Duke University apologizes after VP gets baristas fired over Young Dolph song

Young Dolph thegrio.comLOS ANGELES, CA – JUNE 25: Rapper Young Dolph performs onstage at night four of the Late Night Concert during the 2017 BET Experience at The Novo by Microsoft on June 25, 2017 in Los Angeles, California. (Photo by Paras Griffin/Getty Images for BET)

A controversy over a Young Dolph song playing in a Duke University coffee shop that led to the firing of two baristas resulted in angry protests on Wednesday.

The owner of the Joe Van Gogh coffee company apologized for his handling of a situation that saw two baristas get fired after a Duke Vice President for Student Affairs, Larry Moneta complained about Dolph’s “Get Paid” (Warning: NSFW, obviously) being played and wanted them to CutIt.

Moneta expressed his displeasure over the song and the barista Brittni Brown turned it off and apologized, even offering him a free muffin. He declined it and insisted on paying.

Afterwards, however, Moneta reported the incident to the director of Duke’s dining services, which in turn led to the firing of Brown and her co-worker.

Robbie Roberts, the coffee business owner, posted a statement on its website Wednesday after the firings made national news. He said the company was taking steps “to remedy this matter.”

“Joe Van Gogh apologizes to our employees, customers and community for how we handled a situation involving our Duke University store,” Roberts said. “We attempted to understand Duke’s position in this case, but we should have taken a different approach in making personnel decisions.”
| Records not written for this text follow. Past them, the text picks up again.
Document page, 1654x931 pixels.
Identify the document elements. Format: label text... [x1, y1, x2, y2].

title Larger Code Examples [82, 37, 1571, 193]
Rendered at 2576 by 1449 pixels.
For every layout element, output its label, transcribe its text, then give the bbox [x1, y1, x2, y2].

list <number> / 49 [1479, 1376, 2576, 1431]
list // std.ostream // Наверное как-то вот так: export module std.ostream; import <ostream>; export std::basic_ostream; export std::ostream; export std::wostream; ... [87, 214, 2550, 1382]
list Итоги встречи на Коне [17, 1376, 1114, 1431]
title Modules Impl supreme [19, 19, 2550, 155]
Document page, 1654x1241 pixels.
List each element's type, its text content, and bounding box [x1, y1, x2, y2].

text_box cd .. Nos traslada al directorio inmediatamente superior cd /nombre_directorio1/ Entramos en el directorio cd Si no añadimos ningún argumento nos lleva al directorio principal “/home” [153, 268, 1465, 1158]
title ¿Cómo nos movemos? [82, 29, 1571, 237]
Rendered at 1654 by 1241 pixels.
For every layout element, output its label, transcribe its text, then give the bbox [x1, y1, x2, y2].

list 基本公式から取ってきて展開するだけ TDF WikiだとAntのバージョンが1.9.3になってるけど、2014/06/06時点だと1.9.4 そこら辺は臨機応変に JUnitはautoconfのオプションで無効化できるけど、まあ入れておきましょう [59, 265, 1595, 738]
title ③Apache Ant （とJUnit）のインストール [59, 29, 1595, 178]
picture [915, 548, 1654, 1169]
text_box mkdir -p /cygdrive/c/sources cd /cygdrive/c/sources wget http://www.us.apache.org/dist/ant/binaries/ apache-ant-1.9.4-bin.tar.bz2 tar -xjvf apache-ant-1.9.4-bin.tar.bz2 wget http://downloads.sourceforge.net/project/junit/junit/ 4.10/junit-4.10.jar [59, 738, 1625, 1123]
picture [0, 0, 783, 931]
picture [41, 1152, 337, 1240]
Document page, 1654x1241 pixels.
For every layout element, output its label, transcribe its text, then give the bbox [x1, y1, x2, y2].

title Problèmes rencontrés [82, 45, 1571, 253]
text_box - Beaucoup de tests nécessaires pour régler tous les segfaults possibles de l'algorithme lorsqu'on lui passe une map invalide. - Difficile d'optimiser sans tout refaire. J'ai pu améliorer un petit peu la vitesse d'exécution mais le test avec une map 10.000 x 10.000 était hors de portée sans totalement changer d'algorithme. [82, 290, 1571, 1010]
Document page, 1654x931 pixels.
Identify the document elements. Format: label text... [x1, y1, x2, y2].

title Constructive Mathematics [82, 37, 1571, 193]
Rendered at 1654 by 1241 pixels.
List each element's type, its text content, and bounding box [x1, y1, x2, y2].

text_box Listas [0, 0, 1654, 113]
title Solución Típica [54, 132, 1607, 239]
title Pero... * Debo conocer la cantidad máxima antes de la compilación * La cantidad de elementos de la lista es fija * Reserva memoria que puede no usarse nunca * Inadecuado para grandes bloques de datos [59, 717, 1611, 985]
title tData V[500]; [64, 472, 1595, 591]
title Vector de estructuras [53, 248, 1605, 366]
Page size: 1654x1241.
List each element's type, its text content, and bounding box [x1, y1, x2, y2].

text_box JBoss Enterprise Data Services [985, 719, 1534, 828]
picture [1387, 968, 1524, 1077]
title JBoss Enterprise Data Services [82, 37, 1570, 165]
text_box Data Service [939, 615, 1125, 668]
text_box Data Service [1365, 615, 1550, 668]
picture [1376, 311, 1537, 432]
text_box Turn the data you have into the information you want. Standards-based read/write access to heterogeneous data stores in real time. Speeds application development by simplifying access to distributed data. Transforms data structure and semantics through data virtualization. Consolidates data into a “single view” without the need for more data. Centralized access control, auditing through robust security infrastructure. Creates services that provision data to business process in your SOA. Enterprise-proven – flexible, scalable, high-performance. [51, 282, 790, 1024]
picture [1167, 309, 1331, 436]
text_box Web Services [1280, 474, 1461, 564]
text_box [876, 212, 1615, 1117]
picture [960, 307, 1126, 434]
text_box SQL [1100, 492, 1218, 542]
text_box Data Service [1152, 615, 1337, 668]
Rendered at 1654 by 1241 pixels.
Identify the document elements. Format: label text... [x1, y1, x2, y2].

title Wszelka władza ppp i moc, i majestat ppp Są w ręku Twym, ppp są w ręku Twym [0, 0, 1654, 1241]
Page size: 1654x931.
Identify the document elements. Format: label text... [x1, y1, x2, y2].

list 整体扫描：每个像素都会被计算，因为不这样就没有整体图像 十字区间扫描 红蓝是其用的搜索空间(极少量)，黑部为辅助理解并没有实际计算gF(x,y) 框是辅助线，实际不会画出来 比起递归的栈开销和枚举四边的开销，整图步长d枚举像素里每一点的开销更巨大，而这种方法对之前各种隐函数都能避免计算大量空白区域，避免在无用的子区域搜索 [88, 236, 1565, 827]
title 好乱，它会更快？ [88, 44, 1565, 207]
The controversy grew into a full-on protest on Wednesday afternoon, after more than a dozen protesters gathered outside the shop blasting the Young Dolph song. The demonstration was attended by students and some Joe Van Gogh employees, including the two who were fired.

Carrying a boombox that looped the song in question, “Get Paid” by Young Dolph, the group made its way into the student union to Moneta’s office. He allowed a few protesters in for a short conversation.

Dolph even chimed in on Twitter:

Moneta later wrote on Facebook that it was not his intent to have the employees fired, which seems to contradict the Indy Week story that said that Duke officials demanded the terminations.

“I felt and still feel that the choice of music for the venue was inappropriate,” he added. “But if my actions in any way lead to their dismissal, I apologize and hope that the JVG management consider ways to reinstate their employment with the company.”

For what it’s worth, Brown said she didn’t want her job back.

“Honestly, working here was pretty amazing,” said Brown, 24, of Durham. But, she added, “I have already made my mind up that I am not returning to Duke or Joe Van Gogh.”

Brown said she had heard rap with explicit lyrics at a number of public spots on campus. She said the baristas had chosen a playlist that included “Get Paid,” but did not specifically choose the song. “This was like an honest mistake that just happened to pop up on a playlist,” she said.

She thanked the protesters for showing support on Wednesday, adding, “you don’t know what this means to me, as a lowly African American barista working on a white supremacist campus.”